■ **Problem to work on**
Copy out every line of the data where the word "uluslararası" is found.

Source data:
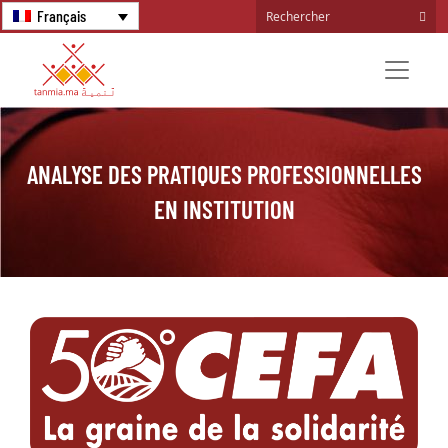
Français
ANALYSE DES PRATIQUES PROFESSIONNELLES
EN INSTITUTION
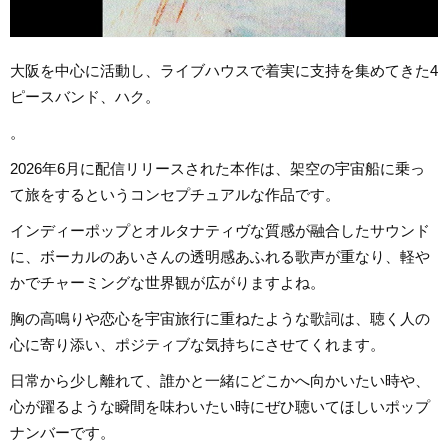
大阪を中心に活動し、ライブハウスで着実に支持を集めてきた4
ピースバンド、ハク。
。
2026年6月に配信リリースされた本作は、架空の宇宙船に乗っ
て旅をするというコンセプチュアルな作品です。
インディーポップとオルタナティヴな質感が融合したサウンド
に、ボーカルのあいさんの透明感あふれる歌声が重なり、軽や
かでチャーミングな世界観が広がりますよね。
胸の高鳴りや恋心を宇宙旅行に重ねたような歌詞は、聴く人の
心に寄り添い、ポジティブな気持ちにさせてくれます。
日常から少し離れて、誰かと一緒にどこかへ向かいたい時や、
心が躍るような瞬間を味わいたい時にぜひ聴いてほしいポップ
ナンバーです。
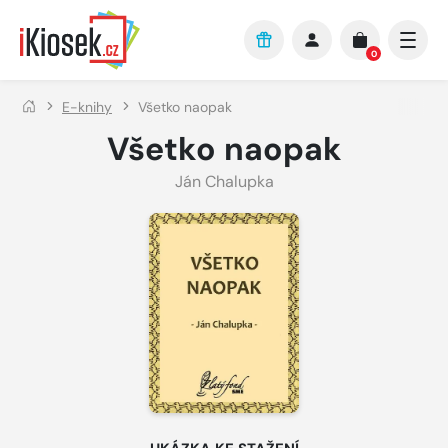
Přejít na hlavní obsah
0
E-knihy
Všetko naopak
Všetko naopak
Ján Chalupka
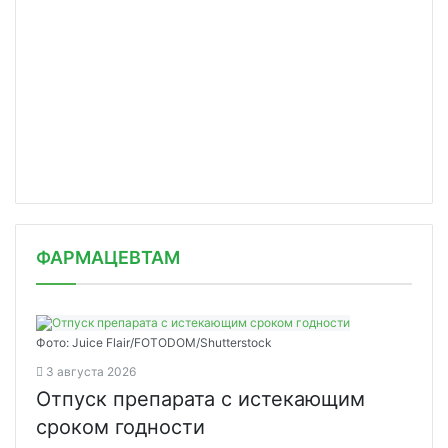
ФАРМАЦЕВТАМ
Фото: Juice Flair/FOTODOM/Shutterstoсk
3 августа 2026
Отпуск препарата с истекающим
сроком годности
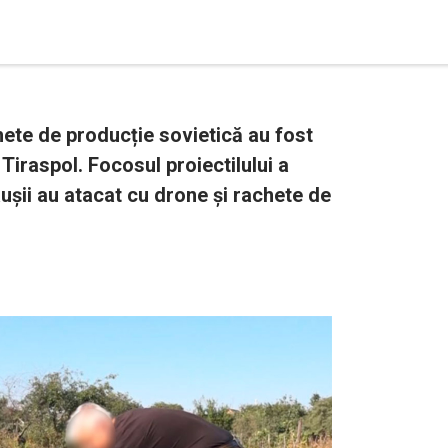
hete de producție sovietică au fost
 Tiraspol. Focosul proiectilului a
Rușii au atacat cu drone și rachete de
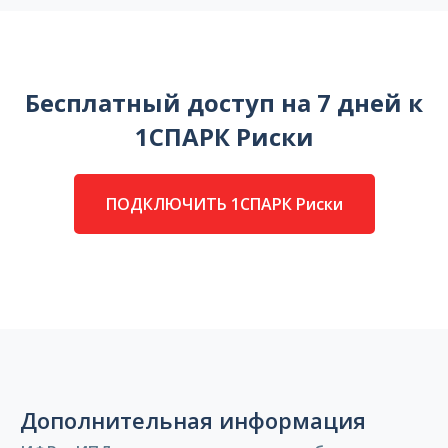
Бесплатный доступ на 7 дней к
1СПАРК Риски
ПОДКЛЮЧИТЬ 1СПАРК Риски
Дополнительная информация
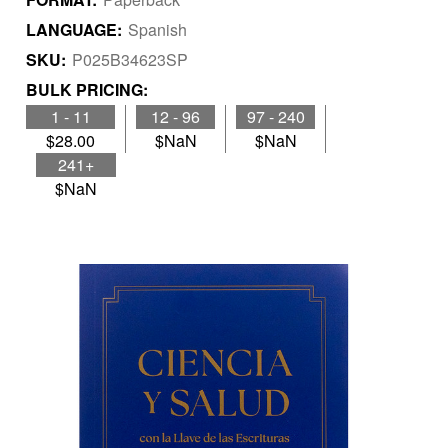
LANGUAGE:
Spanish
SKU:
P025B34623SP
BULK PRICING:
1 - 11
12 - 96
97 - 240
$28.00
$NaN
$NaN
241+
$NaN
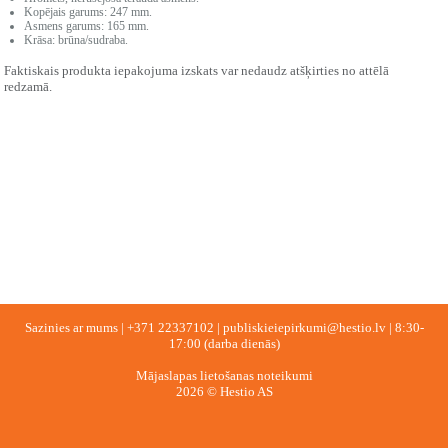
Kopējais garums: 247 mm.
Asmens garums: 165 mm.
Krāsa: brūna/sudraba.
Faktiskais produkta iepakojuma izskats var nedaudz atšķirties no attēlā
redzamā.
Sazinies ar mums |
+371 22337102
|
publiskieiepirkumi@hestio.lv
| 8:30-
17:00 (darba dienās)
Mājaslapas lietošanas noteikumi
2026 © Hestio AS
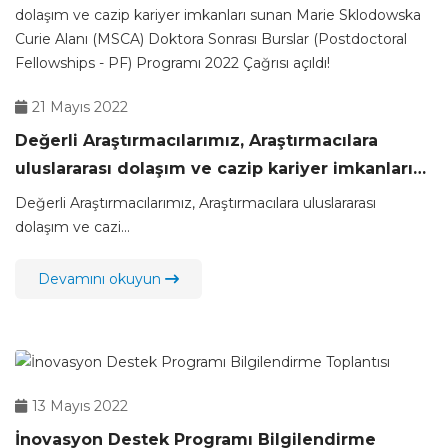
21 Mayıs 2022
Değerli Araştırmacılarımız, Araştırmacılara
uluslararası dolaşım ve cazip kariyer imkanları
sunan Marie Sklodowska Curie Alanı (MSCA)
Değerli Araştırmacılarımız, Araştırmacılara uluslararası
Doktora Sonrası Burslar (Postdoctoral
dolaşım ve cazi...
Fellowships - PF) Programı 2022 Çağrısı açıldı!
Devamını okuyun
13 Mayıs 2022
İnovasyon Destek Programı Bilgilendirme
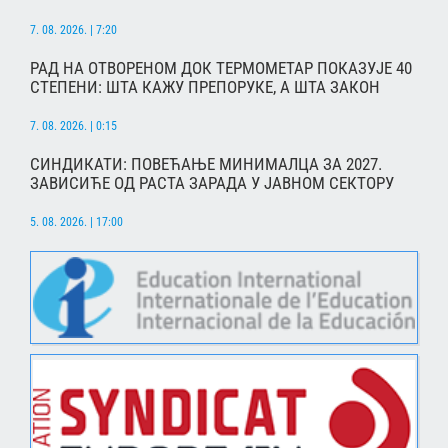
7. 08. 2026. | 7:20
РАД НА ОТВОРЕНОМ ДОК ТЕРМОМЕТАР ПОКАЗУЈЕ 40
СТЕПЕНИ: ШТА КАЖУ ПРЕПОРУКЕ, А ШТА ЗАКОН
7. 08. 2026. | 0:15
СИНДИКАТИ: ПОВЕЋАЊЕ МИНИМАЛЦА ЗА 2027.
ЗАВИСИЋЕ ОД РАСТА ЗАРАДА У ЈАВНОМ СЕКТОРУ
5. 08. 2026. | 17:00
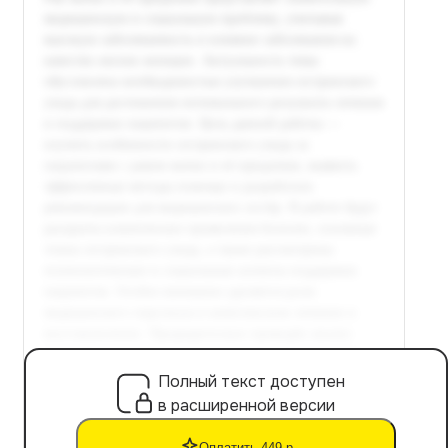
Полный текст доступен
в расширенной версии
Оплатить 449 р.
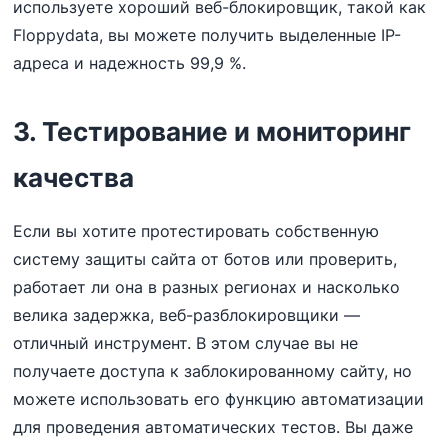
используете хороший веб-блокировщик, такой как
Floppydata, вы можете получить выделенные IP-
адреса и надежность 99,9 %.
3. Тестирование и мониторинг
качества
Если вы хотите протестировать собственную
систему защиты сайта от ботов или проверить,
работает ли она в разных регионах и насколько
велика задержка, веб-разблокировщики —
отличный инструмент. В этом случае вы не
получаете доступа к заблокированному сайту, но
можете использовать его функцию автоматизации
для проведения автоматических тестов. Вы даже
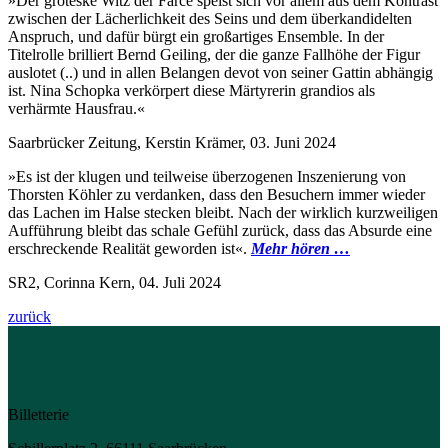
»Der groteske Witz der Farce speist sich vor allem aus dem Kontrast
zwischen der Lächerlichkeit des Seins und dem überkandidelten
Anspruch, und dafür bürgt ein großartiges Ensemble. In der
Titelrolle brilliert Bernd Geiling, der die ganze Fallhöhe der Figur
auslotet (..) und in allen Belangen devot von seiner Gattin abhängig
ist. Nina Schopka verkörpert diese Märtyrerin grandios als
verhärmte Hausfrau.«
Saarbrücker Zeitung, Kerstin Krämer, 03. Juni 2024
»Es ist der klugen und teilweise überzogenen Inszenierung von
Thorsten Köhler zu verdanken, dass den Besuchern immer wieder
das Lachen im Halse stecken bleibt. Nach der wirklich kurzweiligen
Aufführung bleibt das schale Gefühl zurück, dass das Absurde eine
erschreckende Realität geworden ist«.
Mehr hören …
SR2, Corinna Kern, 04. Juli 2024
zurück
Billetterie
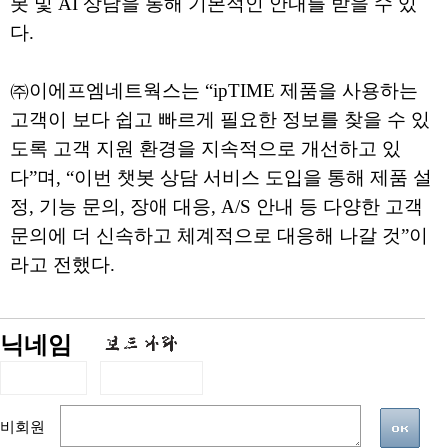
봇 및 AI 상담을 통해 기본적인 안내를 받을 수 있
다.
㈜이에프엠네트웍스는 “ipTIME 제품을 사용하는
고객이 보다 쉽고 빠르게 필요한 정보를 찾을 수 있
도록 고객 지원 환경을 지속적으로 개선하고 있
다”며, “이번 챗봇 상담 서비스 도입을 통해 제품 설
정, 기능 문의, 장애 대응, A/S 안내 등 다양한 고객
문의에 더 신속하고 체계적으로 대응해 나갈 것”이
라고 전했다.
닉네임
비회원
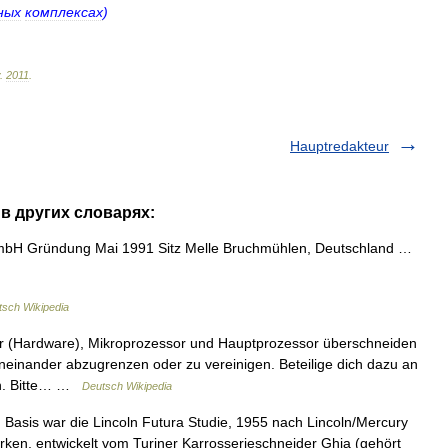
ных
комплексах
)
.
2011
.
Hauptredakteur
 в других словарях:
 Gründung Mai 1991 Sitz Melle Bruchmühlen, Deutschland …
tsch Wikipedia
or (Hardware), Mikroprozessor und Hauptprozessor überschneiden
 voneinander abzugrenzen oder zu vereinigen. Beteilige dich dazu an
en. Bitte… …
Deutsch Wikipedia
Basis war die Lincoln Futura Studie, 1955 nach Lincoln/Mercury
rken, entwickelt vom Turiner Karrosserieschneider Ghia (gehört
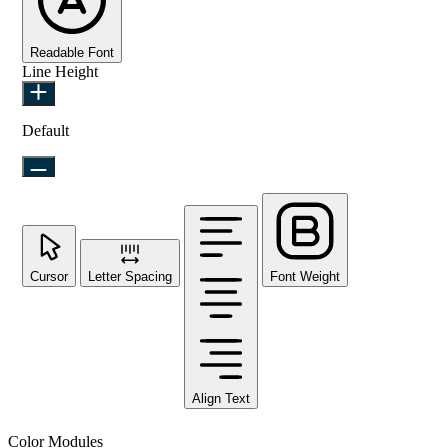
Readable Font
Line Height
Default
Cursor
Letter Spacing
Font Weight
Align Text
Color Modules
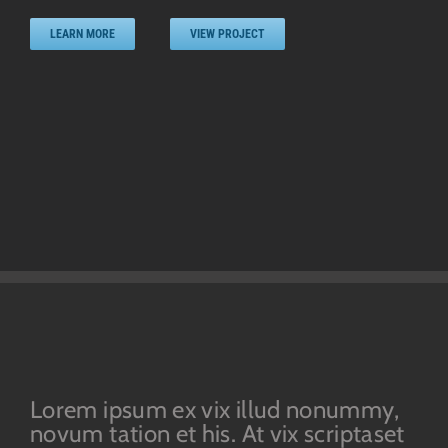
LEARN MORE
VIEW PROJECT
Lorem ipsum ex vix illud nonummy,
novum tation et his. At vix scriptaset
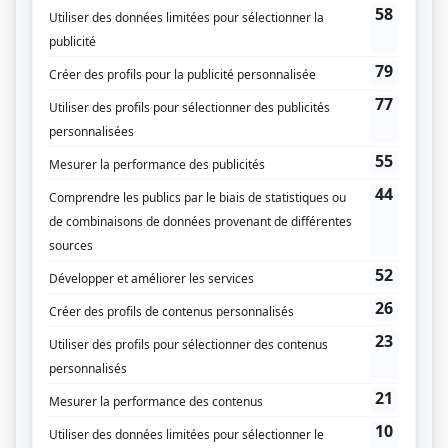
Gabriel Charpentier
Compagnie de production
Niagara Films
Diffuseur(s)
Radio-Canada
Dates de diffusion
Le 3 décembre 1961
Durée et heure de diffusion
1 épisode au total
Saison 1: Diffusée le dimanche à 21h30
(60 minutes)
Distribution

■ **Final answer**
uluslararası dolaşım ve cazip kariyer imkanları
Değerli Araştırmacılarımız, Araştırmacılara uluslararası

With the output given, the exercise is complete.